7. The Adverse Event Committee, a sub-committee of the IRB, meets monthly to review all adverse events submitted by investigators. Additional information or clarification may be requested, such as Data Safety Monitoring Board reports, depending upon the nature of the event. The IRB Chairman or his designee will send the investigator a letter acknowledging receipt of the Serious Adverse Event report. The minutes of the Adverse Event Committee are presented to the full IRB Committee for comment and retained as part of the minutes of the IRB Committee.
Subject Complaints
Any complaints made by subjects, their legal representatives and families must be submitted in a timely manner to the IRB along with the investigator’s evaluation of this complaint and any follow-up action.
Monitoring
The IRB will randomly select protocols yearly to check for continuing compliance with IRB standards and policies, such as obtaining valid informed consent. The investigator must comply with monitoring requests of the IRB within 15 business days.

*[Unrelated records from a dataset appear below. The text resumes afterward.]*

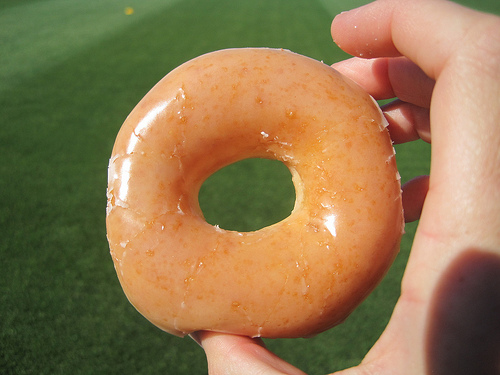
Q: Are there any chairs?
A: No, there are no chairs.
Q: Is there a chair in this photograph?
A: No, there are no chairs.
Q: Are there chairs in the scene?
A: No, there are no chairs.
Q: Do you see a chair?
A: No, there are no chairs.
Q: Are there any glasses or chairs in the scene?
A: No, there are no chairs or glasses.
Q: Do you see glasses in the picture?
A: No, there are no glasses.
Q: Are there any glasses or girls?
A: No, there are no glasses or girls.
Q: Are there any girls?
A: No, there are no girls.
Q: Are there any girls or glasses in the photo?
A: No, there are no girls or glasses.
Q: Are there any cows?
A: Yes, there is a cow.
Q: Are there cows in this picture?
A: Yes, there is a cow.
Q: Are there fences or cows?
A: Yes, there is a cow.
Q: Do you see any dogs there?
A: No, there are no dogs.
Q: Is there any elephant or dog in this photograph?
A: No, there are no dogs or elephants.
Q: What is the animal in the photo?
A: The animal is a cow.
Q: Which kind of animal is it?
A: The animal is a cow.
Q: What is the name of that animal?
A: This is a cow.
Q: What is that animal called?
A: This is a cow.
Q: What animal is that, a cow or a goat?
A: This is a cow.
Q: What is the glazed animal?
A: The animal is a cow.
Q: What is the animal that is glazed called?
A: The animal is a cow.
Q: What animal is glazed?
A: The animal is a cow.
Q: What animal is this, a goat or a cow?
A: This is a cow.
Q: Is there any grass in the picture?
A: Yes, there is grass.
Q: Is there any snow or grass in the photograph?
A: Yes, there is grass.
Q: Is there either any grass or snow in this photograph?
A: Yes, there is grass.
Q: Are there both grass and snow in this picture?
A: No, there is grass but no snow.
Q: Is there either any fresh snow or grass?
A: Yes, there is fresh grass.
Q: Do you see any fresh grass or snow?
A: Yes, there is fresh grass.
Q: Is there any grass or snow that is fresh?
A: Yes, the grass is fresh.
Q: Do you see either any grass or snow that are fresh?
A: Yes, the grass is fresh.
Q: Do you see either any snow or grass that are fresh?
A: Yes, the grass is fresh.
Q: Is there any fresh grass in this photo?
A: Yes, there is fresh grass.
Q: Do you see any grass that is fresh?
A: Yes, there is fresh grass.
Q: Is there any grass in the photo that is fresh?
A: Yes, there is grass that is fresh.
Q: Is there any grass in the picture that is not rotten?
A: Yes, there is fresh grass.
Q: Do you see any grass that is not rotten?
A: Yes, there is fresh grass.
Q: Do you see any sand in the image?
A: No, there is no sand.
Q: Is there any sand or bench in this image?
A: No, there are no sand or benches.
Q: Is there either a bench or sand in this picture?
A: No, there are no sand or benches.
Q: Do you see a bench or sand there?
A: No, there are no sand or benches.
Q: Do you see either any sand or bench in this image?
A: No, there are no sand or benches.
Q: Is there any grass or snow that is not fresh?
A: No, there is grass but it is fresh.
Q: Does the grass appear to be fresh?
A: Yes, the grass is fresh.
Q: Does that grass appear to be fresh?
A: Yes, the grass is fresh.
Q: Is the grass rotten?
A: No, the grass is fresh.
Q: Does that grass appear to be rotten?
A: No, the grass is fresh.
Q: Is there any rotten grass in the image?
A: No, there is grass but it is fresh.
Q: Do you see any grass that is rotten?
A: No, there is grass but it is fresh.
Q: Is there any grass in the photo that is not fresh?
A: No, there is grass but it is fresh.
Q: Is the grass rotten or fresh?
A: The grass is fresh.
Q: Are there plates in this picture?
A: No, there are no plates.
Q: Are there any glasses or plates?
A: No, there are no plates or glasses.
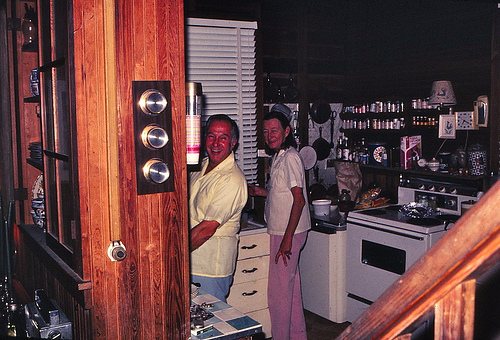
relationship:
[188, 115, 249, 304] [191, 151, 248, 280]
man with shirt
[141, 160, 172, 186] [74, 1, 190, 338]
dial on wall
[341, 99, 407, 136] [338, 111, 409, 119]
seasonings on shelf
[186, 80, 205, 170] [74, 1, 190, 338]
dispenser on wall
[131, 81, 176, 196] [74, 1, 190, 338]
barometer on wall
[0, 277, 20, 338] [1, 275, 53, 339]
trophies on floor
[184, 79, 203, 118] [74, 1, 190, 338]
holder on wall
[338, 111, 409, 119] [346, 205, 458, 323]
shelf next to stove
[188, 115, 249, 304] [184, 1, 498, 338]
man in kitchen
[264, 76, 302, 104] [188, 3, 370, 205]
pots on wall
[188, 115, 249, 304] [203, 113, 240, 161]
man has head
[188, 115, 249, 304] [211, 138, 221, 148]
man has nose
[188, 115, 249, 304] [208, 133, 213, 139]
man has eye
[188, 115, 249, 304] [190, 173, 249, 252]
man has arm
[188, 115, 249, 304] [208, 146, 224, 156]
man with mouth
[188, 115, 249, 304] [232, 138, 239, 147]
man has ear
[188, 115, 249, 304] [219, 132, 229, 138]
man has eyebrow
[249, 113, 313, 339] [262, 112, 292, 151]
woman has head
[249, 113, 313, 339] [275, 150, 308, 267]
woman has arm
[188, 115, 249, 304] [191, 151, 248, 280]
man wearing shirt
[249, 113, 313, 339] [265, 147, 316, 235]
woman wearing shirt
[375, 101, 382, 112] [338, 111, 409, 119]
spice on shelf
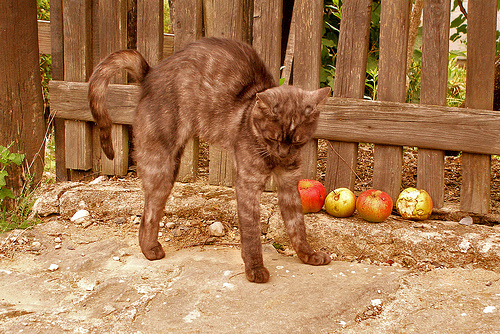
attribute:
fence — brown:
[43, 1, 498, 217]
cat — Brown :
[73, 35, 358, 280]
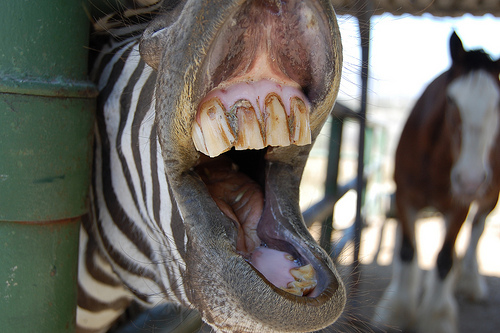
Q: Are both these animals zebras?
A: No, they are horses and zebras.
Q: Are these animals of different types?
A: Yes, they are horses and zebras.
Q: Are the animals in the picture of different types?
A: Yes, they are horses and zebras.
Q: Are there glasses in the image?
A: No, there are no glasses.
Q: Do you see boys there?
A: No, there are no boys.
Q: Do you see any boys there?
A: No, there are no boys.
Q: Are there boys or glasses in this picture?
A: No, there are no boys or glasses.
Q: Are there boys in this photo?
A: No, there are no boys.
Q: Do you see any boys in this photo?
A: No, there are no boys.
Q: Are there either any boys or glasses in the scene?
A: No, there are no boys or glasses.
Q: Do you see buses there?
A: No, there are no buses.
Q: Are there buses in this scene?
A: No, there are no buses.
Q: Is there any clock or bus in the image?
A: No, there are no buses or clocks.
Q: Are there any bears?
A: No, there are no bears.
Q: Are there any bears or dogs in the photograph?
A: No, there are no bears or dogs.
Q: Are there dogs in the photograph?
A: No, there are no dogs.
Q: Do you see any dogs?
A: No, there are no dogs.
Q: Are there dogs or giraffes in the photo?
A: No, there are no dogs or giraffes.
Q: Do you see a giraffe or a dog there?
A: No, there are no dogs or giraffes.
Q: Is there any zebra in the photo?
A: Yes, there is a zebra.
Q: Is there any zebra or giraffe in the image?
A: Yes, there is a zebra.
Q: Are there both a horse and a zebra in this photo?
A: Yes, there are both a zebra and a horse.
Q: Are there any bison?
A: No, there are no bison.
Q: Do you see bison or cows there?
A: No, there are no bison or cows.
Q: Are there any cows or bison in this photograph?
A: No, there are no bison or cows.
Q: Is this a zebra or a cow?
A: This is a zebra.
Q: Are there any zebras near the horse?
A: Yes, there is a zebra near the horse.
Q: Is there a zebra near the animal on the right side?
A: Yes, there is a zebra near the horse.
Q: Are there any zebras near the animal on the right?
A: Yes, there is a zebra near the horse.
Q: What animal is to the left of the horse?
A: The animal is a zebra.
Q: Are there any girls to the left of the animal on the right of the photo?
A: No, there is a zebra to the left of the horse.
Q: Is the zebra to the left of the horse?
A: Yes, the zebra is to the left of the horse.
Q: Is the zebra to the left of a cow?
A: No, the zebra is to the left of the horse.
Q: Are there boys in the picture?
A: No, there are no boys.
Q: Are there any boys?
A: No, there are no boys.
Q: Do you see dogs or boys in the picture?
A: No, there are no boys or dogs.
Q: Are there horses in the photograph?
A: Yes, there is a horse.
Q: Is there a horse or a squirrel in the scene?
A: Yes, there is a horse.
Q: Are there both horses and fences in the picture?
A: Yes, there are both a horse and a fence.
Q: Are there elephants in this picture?
A: No, there are no elephants.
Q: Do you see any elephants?
A: No, there are no elephants.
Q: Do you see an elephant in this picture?
A: No, there are no elephants.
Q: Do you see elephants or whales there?
A: No, there are no elephants or whales.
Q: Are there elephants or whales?
A: No, there are no elephants or whales.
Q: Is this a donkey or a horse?
A: This is a horse.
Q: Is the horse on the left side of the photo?
A: No, the horse is on the right of the image.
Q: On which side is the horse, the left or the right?
A: The horse is on the right of the image.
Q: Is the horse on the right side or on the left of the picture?
A: The horse is on the right of the image.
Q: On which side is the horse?
A: The horse is on the right of the image.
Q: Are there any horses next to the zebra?
A: Yes, there is a horse next to the zebra.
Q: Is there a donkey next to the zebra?
A: No, there is a horse next to the zebra.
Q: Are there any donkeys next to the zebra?
A: No, there is a horse next to the zebra.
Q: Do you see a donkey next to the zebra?
A: No, there is a horse next to the zebra.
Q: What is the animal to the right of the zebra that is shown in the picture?
A: The animal is a horse.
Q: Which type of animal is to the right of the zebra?
A: The animal is a horse.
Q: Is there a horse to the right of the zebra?
A: Yes, there is a horse to the right of the zebra.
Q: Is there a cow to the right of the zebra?
A: No, there is a horse to the right of the zebra.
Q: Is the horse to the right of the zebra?
A: Yes, the horse is to the right of the zebra.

Investigators should forward to the IRB copies of audits performed by sponsors, cooperative groups or other review organizations. In addition, the investigator must notify the IRB of unexpected problems involving risks to subjects or others and serious or continuing non-compliance.
The IRB may withdraw, terminate or suspend a protocol if research procedures are not followed, such as:
· Reports not submitted as required (continuing review, amendments, adverse events)
· Serious or continuing non-compliance with IRB regulations
· Changes in the risk benefits of the protocol.
· Subject complaints.
· Reports to the IRB regarding the conduct of the research.
The investigator will be notified in writing if the IRB implements any of the above actions and the specific reason for the action.